The science of biomechanics helps explain the causes of cell, tissue, organ and body system disorders, and supports clinicians in the diagnosis, prognosis and evaluation of treatment methods and technologies. Clinical Biomechanics aims to strengthen the links between laboratory and clinic by publishing cutting-edge biomechanics research which helps to explain the causes of injury and disease, and which provides evidence contributing to improved clinical management.
A rigorous peer review system is employed and every attempt is made to process and publish top-quality papers promptly.

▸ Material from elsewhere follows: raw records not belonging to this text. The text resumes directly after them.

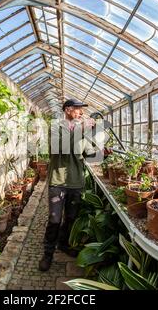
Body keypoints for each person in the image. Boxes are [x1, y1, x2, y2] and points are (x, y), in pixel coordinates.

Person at [38, 99, 110, 271]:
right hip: (58, 181)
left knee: (71, 218)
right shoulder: (56, 128)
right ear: (68, 110)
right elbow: (62, 149)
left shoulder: (82, 133)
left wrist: (103, 154)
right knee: (54, 219)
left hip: (76, 182)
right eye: (78, 109)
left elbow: (88, 155)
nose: (81, 113)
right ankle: (47, 254)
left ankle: (63, 244)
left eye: (82, 110)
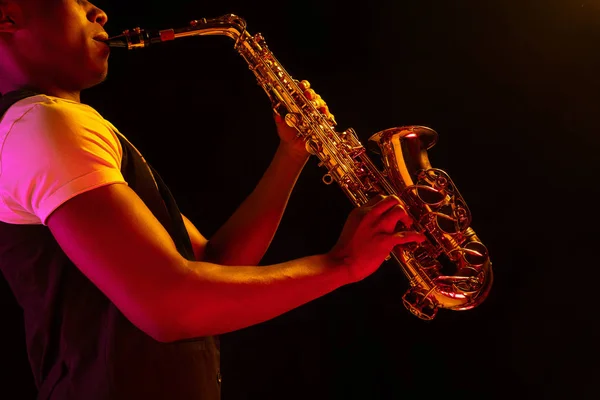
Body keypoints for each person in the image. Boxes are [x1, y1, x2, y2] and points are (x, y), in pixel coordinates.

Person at [0, 0, 426, 399]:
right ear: (7, 17)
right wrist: (343, 264)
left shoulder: (55, 125)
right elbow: (169, 306)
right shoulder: (41, 123)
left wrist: (291, 154)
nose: (100, 12)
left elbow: (217, 265)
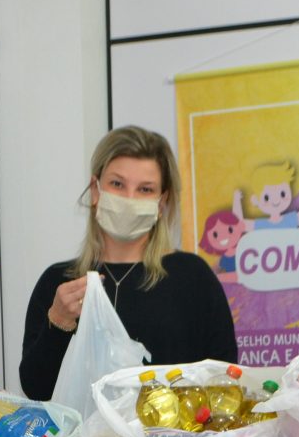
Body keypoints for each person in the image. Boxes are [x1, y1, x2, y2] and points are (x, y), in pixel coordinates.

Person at [19, 126, 238, 400]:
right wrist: (59, 322)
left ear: (162, 201)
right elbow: (36, 389)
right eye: (117, 184)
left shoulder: (193, 278)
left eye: (145, 189)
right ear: (96, 190)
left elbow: (223, 381)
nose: (129, 198)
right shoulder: (60, 282)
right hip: (81, 431)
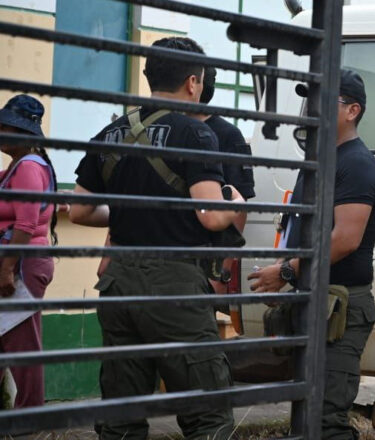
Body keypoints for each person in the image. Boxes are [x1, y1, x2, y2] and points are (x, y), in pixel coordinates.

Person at [69, 37, 242, 440]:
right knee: (208, 413)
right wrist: (232, 200)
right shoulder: (196, 135)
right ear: (194, 83)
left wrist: (134, 209)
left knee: (121, 416)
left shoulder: (110, 133)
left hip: (118, 282)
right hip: (173, 286)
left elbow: (79, 211)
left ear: (148, 77)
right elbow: (213, 216)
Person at [248, 69, 375, 440]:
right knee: (306, 417)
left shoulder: (355, 163)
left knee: (325, 422)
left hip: (339, 308)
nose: (312, 107)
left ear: (352, 110)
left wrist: (288, 272)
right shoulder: (323, 160)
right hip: (314, 302)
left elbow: (345, 239)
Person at [0, 94, 57, 408]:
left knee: (21, 342)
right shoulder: (17, 167)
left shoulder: (27, 168)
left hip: (22, 264)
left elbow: (26, 221)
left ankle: (30, 415)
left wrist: (7, 268)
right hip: (18, 260)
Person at [194, 66, 255, 296]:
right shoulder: (170, 129)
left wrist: (222, 269)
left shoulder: (228, 136)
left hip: (205, 261)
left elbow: (239, 207)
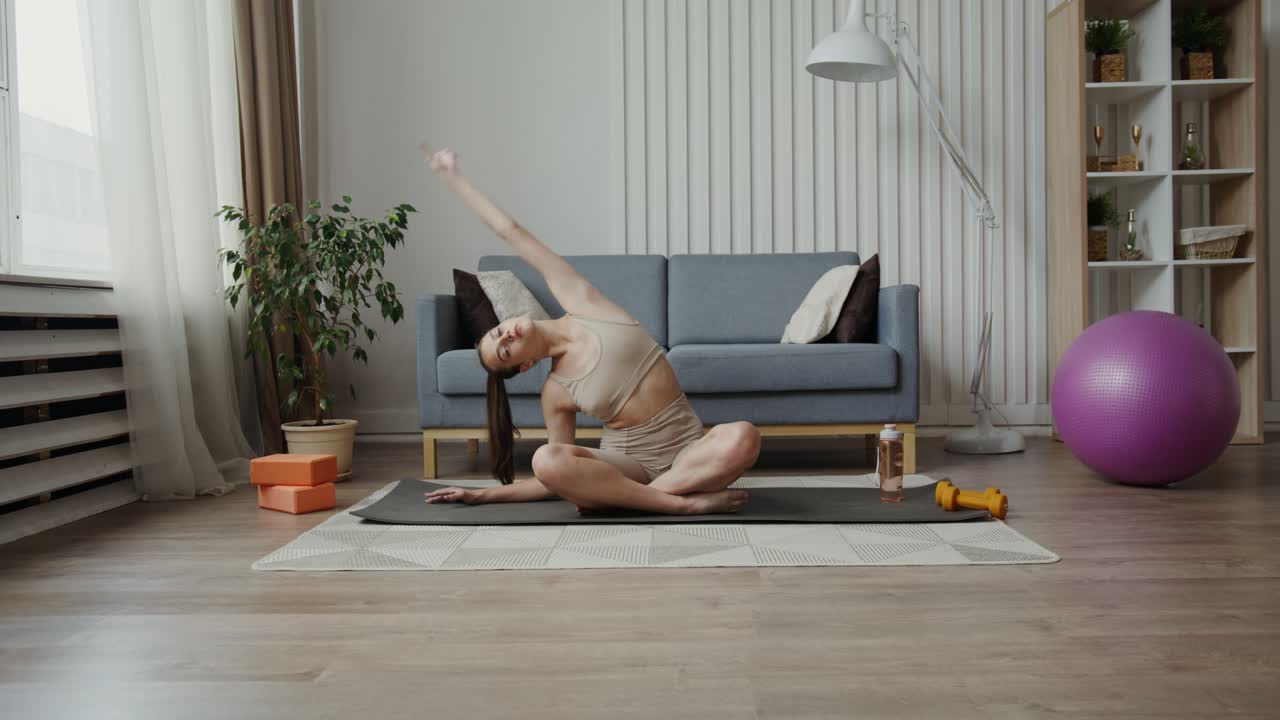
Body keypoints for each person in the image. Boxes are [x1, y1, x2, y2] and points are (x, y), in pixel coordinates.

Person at [420, 145, 759, 515]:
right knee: (546, 459)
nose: (505, 336)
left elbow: (509, 230)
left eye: (497, 332)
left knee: (743, 435)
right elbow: (553, 476)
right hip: (627, 467)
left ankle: (637, 502)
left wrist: (454, 177)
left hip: (690, 456)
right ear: (525, 366)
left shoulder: (581, 301)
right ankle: (681, 507)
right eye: (503, 350)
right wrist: (479, 495)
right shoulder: (556, 392)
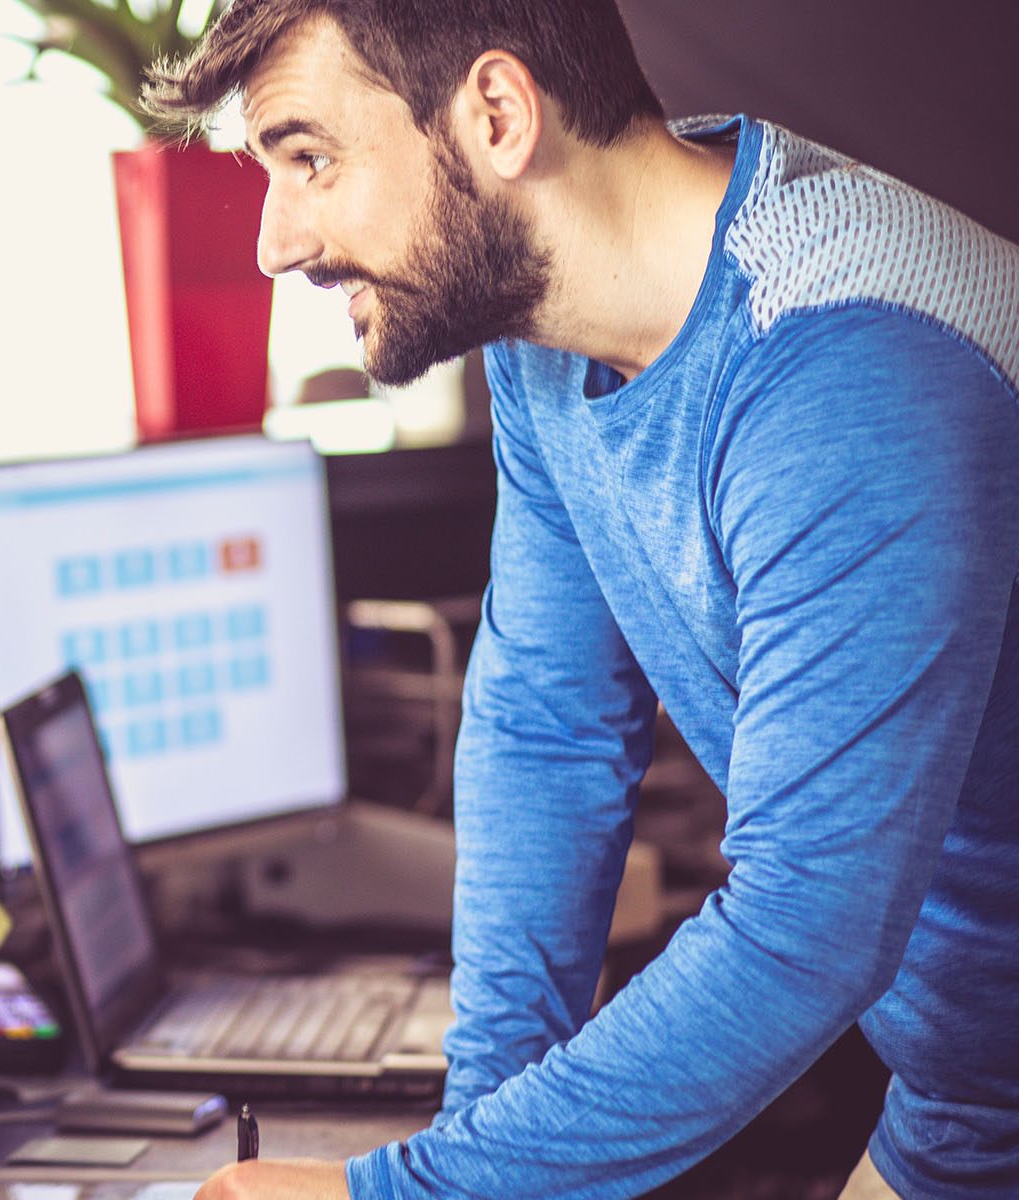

Clinical Biomechanics explores all facets of body system, organ, tissue and cell biomechanics, with an emphasis on medical and clinical applications of the basic science aspects. The role of basic science is therefore recognized in a medical or clinical context. The readership of the journal closely reflects its multi-disciplinary contents, being a balance of scientists, engineers and clinicians.
The contents are in the form of research papers, brief reports, review papers and correspondence, whilst special interest issues and supplements are published from time to time.
Disciplines covered include biomechanics and mechanobiology at all scales, bioengineering and use of tissue engineering and biomaterials for clinical applications, biophysics, as well as biomechanical aspects of medical robotics, ergonomics, physical and occupational therapeutics and rehabilitation.